> **What you should do**: I would like the lines below, from the one with "la forma di stelle, blocchi o punti" through the one with "31.07.2026 by Brooke Culp", copied exactly and without any pictures.

> **Saved entries**:
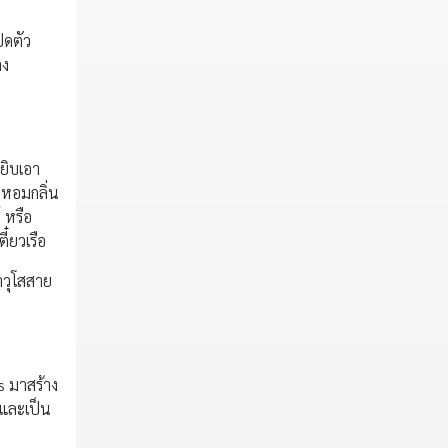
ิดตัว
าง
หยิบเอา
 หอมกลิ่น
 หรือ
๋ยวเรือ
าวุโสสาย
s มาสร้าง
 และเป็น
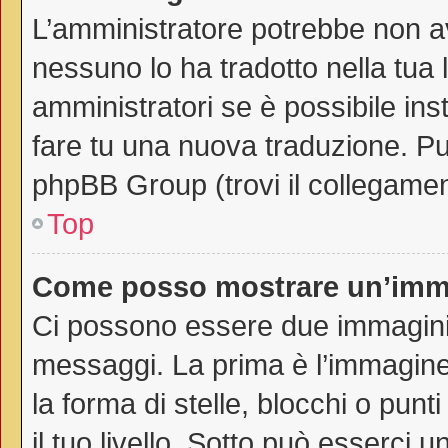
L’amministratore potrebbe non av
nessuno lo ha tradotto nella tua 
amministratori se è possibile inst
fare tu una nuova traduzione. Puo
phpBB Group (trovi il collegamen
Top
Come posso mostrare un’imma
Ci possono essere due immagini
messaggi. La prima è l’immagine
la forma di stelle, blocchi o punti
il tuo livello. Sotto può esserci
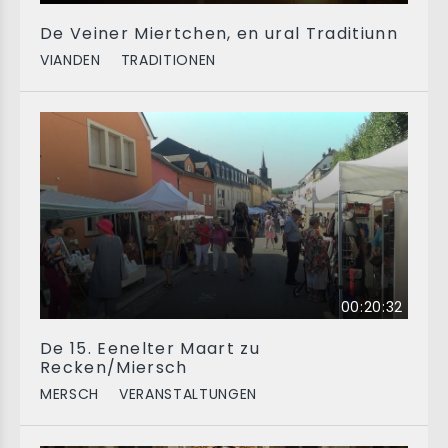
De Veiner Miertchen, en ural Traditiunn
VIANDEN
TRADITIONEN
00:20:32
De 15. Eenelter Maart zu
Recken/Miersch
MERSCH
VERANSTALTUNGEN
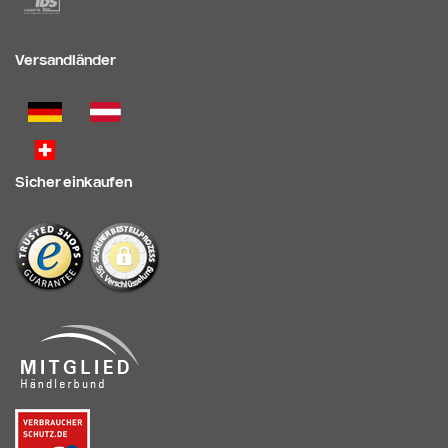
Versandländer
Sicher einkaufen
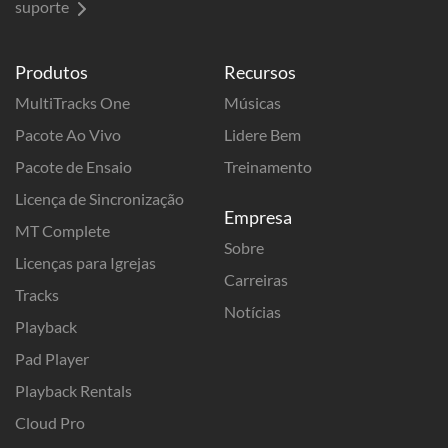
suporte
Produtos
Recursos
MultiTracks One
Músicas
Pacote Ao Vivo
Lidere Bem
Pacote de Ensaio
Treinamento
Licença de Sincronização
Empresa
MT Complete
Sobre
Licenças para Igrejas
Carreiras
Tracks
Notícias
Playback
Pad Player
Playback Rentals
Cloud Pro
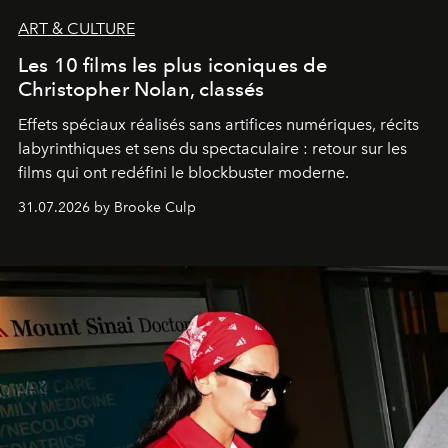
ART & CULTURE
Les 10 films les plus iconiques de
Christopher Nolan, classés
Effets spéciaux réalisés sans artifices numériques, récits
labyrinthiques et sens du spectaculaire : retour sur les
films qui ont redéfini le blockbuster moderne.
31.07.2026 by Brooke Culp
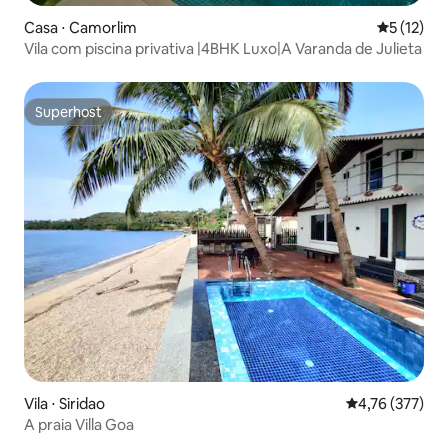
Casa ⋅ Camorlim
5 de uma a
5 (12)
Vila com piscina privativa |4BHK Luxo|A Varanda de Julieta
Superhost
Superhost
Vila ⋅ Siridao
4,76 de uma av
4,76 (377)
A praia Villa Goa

> **Exercise output**:
la forma di stelle, blocchi o punti
il tuo livello. Sotto può esserci
De Veiner Miertchen, en ural Traditiunn
VIANDEN
TRADITIONEN
00:20:32
De 15. Eenelter Maart zu
Recken/Miersch
MERSCH
VERANSTALTUNGEN
Versandländer
Sicher einkaufen
suporte
Produtos
Recursos
MultiTracks One
Músicas
Pacote Ao Vivo
Lidere Bem
Pacote de Ensaio
Treinamento
Licença de Sincronização
Empresa
MT Complete
Sobre
Licenças para Igrejas
Carreiras
Tracks
Notícias
Playback
Pad Player
Playback Rentals
Cloud Pro
ART & CULTURE
Les 10 films les plus iconiques de
Christopher Nolan, classés
Effets spéciaux réalisés sans artifices numériques, récits
labyrinthiques et sens du spectaculaire : retour sur les
films qui ont redéfini le blockbuster moderne.
31.07.2026 by Brooke Culp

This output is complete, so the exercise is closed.